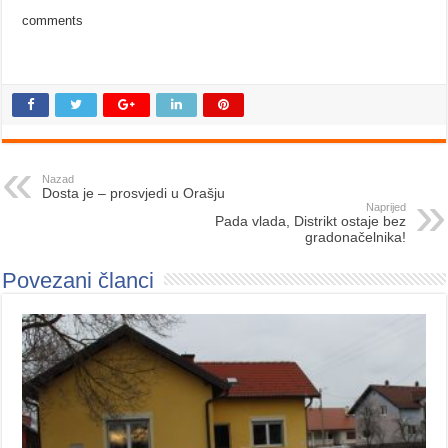
comments
Nazad
Dosta je – prosvjedi u Orašju
Naprijed
Pada vlada, Distrikt ostaje bez
gradonačelnika!
Povezani članci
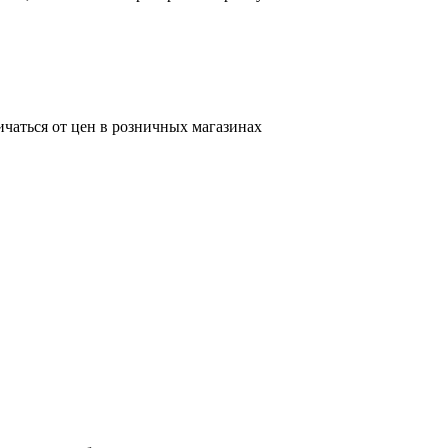
ичаться от цен в розничных магазинах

____________________

> [WHAT YOU WILL DO]: Quote the text read from every one of the records above, line for line, and leave the pictures out.

> [ANSWER TO THIS EXERCISE]:
comments
Nazad
Dosta je – prosvjedi u Orašju
Naprijed
Pada vlada, Distrikt ostaje bez
gradonačelnika!
Povezani članci
ичаться от цен в розничных магазинах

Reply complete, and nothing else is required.